> **Tasks to perform**:
1 – Using the text on Banach function algebras below, decide whether each statement agrees with it: (a) the thesis offers a new proof of Wermer's maximality theorem; (b) closed antisymmetric subsets have received a lot of attention in the literature; (c) Section 4.1 treats normal uniform algebras on the unit square. Answer yes or no for each and quote the words of the text that decide it.
2 – Reproduce the part of the text on Banach function algebras below word for word, starting with "## Properties of" and going on through "Reader Download (638kB)".

> **Text block**:
## Properties of Banach function algebras

Yang, Hongfei (2018) Properties of Banach function algebras. PhD thesis, University of Nottingham. PDF (Corrected thesis of Hongfei Yang) (Thesis - as examined) - Repository staff only - Requires a PDF viewer such as GSview, Xpdf or Adobe Acrobat Reader Download (638kB)

## Abstract

This thesis is devoted to the study of various properties of Banach function algebras. We are particularly interested in the study of antisymmetric decompositions for uniform algebras and regularity of Banach function algebras. We are also interested in the study of Swiss cheese sets, essential uniform algebras and characterisations of C(X) among its subalgebras.

The maximal antisymmetric decomposition for uniform algebras is a generalisation of the celebrated Stone-Weierstrass theorem and it is a powerful tool in the study of uniform algebras. However, in the literature, not much attention has been paid to the study of closed antisymmetric subsets. In Section 1.7 we give a characterisation of all the closed antisymmetric subsets for the disc algebra on the unit circle, and we use this characterisation to give a new proof of Wermer’s maximality theorem. Then in Section 4.1 we give characterisations of all the closed antisymmetric subsets for normal uniform algebras on the unit interval or the unit circle.

> **Data records**:

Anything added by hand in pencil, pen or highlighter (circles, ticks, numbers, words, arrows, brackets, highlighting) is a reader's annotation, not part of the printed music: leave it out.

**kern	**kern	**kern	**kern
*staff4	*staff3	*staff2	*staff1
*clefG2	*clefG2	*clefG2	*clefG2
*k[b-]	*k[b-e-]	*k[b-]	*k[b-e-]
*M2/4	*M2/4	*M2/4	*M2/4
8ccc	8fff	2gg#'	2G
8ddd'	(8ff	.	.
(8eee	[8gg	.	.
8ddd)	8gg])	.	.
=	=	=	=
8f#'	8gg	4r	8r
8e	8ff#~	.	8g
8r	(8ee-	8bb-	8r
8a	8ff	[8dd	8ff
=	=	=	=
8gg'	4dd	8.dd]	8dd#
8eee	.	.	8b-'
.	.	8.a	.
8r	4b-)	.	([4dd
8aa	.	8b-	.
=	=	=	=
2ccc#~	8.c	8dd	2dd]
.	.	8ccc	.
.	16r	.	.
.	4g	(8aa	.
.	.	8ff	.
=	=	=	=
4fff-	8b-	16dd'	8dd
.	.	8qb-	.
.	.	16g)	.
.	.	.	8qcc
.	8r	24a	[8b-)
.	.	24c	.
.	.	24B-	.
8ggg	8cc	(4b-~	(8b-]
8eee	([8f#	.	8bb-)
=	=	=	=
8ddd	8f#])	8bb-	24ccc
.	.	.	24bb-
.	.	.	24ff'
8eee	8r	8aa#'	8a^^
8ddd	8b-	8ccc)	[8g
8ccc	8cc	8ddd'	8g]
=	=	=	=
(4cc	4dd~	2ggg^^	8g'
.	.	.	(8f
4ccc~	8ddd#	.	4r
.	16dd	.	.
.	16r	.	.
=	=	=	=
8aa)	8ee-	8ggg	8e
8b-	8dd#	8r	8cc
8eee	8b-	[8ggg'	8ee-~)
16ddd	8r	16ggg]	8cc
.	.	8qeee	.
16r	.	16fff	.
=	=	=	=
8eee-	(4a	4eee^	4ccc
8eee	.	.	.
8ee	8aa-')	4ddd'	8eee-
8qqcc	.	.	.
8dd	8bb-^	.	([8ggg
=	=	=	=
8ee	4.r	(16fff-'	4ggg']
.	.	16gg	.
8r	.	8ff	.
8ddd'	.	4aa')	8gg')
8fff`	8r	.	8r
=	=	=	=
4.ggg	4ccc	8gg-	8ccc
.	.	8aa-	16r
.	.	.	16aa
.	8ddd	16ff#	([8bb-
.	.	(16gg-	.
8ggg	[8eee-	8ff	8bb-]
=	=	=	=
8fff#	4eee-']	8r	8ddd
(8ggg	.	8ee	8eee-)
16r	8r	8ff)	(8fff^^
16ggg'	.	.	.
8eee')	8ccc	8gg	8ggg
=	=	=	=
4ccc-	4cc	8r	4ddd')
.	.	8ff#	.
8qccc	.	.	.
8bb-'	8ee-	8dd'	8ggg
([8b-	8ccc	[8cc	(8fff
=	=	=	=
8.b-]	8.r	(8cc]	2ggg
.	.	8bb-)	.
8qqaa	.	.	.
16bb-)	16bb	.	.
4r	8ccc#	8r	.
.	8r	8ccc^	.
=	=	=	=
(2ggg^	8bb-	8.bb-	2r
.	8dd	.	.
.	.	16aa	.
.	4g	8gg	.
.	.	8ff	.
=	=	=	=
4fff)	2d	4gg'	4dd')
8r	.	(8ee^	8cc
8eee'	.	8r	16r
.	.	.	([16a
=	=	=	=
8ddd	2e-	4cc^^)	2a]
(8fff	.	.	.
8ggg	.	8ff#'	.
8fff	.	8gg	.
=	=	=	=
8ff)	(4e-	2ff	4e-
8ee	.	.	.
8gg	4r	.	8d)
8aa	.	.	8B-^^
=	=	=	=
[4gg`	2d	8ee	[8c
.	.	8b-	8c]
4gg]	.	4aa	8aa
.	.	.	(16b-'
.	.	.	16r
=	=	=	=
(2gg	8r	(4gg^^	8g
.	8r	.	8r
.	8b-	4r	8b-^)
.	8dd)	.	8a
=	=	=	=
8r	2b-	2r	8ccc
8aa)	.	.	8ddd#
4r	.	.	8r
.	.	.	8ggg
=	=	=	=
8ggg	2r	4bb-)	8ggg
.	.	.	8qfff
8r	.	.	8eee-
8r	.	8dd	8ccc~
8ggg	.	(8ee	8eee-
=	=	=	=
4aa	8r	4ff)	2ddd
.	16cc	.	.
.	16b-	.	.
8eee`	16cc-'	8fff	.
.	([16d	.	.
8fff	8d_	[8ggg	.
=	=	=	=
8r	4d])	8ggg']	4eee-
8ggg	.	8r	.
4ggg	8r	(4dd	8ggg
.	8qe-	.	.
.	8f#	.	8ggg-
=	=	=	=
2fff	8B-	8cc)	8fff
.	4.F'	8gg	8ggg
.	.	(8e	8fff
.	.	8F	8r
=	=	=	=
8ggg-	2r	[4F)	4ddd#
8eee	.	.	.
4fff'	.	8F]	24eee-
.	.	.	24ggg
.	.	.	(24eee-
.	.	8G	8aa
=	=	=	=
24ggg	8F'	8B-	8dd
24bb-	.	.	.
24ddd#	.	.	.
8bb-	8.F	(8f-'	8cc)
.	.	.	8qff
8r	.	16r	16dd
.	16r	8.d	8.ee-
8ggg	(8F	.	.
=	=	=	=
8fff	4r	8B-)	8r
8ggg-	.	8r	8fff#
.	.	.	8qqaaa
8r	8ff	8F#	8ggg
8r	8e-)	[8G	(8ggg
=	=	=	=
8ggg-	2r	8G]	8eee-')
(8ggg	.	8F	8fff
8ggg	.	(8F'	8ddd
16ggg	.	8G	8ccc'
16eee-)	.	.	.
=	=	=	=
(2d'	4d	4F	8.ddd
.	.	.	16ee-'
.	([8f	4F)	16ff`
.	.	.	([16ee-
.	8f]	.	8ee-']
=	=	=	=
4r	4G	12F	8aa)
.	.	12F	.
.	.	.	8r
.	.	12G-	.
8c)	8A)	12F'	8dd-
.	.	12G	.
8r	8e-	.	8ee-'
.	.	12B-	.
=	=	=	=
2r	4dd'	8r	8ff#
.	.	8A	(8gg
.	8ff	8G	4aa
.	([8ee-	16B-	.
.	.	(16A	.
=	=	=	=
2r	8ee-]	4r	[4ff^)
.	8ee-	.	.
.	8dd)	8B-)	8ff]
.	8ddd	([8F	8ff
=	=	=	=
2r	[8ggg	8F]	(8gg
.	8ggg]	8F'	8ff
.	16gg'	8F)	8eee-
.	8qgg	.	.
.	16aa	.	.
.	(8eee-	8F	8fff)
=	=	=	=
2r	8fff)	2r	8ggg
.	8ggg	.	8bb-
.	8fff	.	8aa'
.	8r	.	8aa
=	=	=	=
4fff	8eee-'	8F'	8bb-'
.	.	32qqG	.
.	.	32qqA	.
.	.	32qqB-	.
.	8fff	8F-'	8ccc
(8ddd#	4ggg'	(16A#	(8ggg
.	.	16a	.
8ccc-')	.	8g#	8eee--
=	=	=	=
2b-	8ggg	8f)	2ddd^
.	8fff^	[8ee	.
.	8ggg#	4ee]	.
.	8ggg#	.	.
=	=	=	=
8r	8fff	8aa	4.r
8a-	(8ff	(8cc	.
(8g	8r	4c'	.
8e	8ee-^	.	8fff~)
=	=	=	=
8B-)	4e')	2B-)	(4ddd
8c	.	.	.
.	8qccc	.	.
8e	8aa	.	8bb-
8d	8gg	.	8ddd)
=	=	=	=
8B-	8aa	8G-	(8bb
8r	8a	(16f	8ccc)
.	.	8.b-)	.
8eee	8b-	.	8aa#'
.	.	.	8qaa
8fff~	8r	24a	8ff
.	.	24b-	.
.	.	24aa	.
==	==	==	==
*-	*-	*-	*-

> **Task solutions**:
1 –
(a) Yes: "we use this characterisation to give a new proof of Wermer’s maximality theorem"
(b) No: "in the literature, not much attention has been paid to the study of closed antisymmetric subsets"
(c) No: "normal uniform algebras on the unit interval or the unit circle"

2 –
## Properties of Banach function algebras

Yang, Hongfei (2018) Properties of Banach function algebras. PhD thesis, University of Nottingham. PDF (Corrected thesis of Hongfei Yang) (Thesis - as examined) - Repository staff only - Requires a PDF viewer such as GSview, Xpdf or Adobe Acrobat Reader Download (638kB)